_Task brief:_
Answer these questions using the article below on medical cannabis for epilepsy:
1. At which airport was Billy's medical cannabis confiscated?
2. Who authorized the return of that medical cannabis?
3. Which cannabidiol medication has been available to all eligible patients in the Republic since January?

_Text under study:_
The mother of a boy with severe epilepsy has urged medical cannabis manufacturers to ease the financial burden on hard-pressed families.
Charlotte Caldwell said many families in the North who contend with severe epilepsy are having to pay privately to get a prescription at a time when the cost of living is soaring.
Ms Caldwell and her son Billy, who are from from Castlederg, Co Tyrone, played a leading role in a campaign to secure a change in British law in 2018 allowing certain patients to access treatment through the UK's health service.
However she told the PA news agency that despite that breakthrough, it has been a difficult road for families like hers.
She was speaking on the fourth anniversary of the confiscation of her son’s medical cannabis at Heathrow Airport in London after returning from medical treatment in Canada. They had travelled there after their GP was unable to continue prescribing the medicine.
It was later returned to him after he became ill and was being cared for at London’s Chelsea and Westminster Hospital, where his doctor notified the UK Home Office that Billy’s condition had become life-threatening.
Then British home secretary Sajid Javid authorised the return of the medical cannabis, and in November that year changed the law to allow it to be prescribed by specialist doctors for certain conditions.
In the Republic, the health service last year agreed for the first time to reimburse a regulatory-approved cannabis-based medicine under the drugs payment scheme.
The cannabidiol medication Epidyolex has been available to all eligible patients in the State since January, becoming the first country in Europe to approve Epidyolex for all three of its medical indications.
Cumbersome process
Ms Caldwell described the process of obtaining a health service-funded prescription in the North for medical cannabis as cumbersome, and said many families have had to resort to private health care to get it or risk the black market.
She is offering her experience to advise families, and has made a number of pleas to government and medical cannabis manufacturers to ease the process.
Ms Caldwell said a framework exists but it is only available to those aged 18 or under, leaving “forgotten children” who require full-time care left behind.
She is calling on medical cannabis manufactures to gift paediatric epilepsy patients their medicines while they are waiting for their publicly-funded treatment to be approved.
Ms Caldwell told PA: “While I am delighted that there is now a route to affordable and reliable medical cannabis treatment in the UK, I am saddened that it remains a complex and at times opaque process.
“Four years on from having Billy’s medicine confiscated from me at Heathrow Airport, I want to share the learnings of my experience with other families, for whom the journey need not be so fraught with complication, heartache and vast personal expense.
“I am also calling on medical cannabis manufacturers, who do so well out of private prescriptions, to put their medicine where their mouth is by gifting medical cannabis to patients seeking NHS funding.
“This would immediately relieve a huge financial burden faced by patients and their families, during which time I hope to help them navigate the complicated approval process.”

[Data entries]
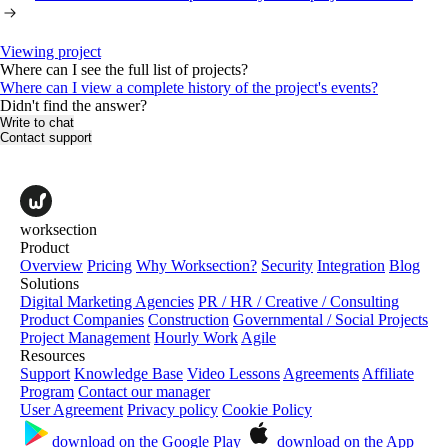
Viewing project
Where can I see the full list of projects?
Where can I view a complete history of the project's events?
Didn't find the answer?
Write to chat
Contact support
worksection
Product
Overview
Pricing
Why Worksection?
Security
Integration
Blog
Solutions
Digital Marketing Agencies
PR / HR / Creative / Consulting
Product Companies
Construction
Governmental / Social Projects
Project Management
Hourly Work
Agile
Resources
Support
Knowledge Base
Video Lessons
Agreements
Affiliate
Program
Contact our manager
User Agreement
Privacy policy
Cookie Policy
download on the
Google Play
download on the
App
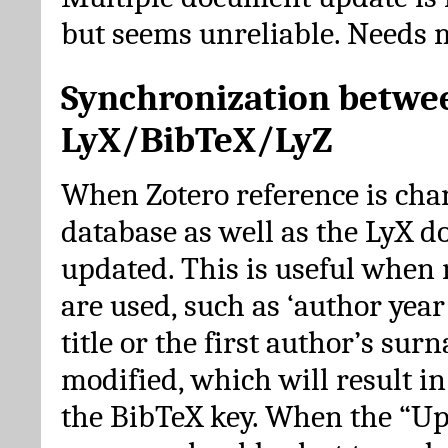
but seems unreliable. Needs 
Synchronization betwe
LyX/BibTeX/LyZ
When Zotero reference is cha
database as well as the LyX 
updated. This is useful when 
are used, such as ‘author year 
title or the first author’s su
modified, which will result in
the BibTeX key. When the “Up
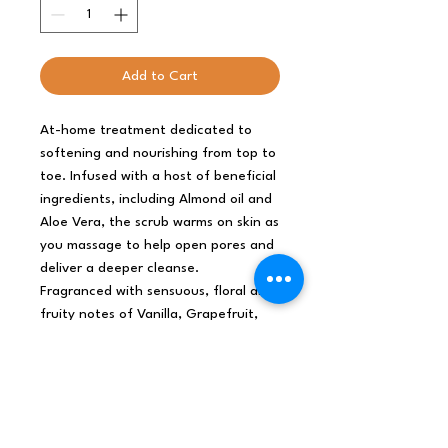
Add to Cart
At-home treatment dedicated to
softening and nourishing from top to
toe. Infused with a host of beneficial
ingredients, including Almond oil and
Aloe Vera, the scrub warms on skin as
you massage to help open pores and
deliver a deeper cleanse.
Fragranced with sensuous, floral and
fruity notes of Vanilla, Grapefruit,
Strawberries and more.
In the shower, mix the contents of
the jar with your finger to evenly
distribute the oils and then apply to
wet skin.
--
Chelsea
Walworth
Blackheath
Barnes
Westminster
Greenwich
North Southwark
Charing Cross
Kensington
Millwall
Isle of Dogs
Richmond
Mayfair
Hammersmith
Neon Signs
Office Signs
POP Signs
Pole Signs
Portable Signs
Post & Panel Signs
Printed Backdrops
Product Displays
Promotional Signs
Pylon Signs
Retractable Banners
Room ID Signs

_Task output:_
1. Heathrow Airport in London.
2. Sajid Javid, then British home secretary.
3. Epidyolex.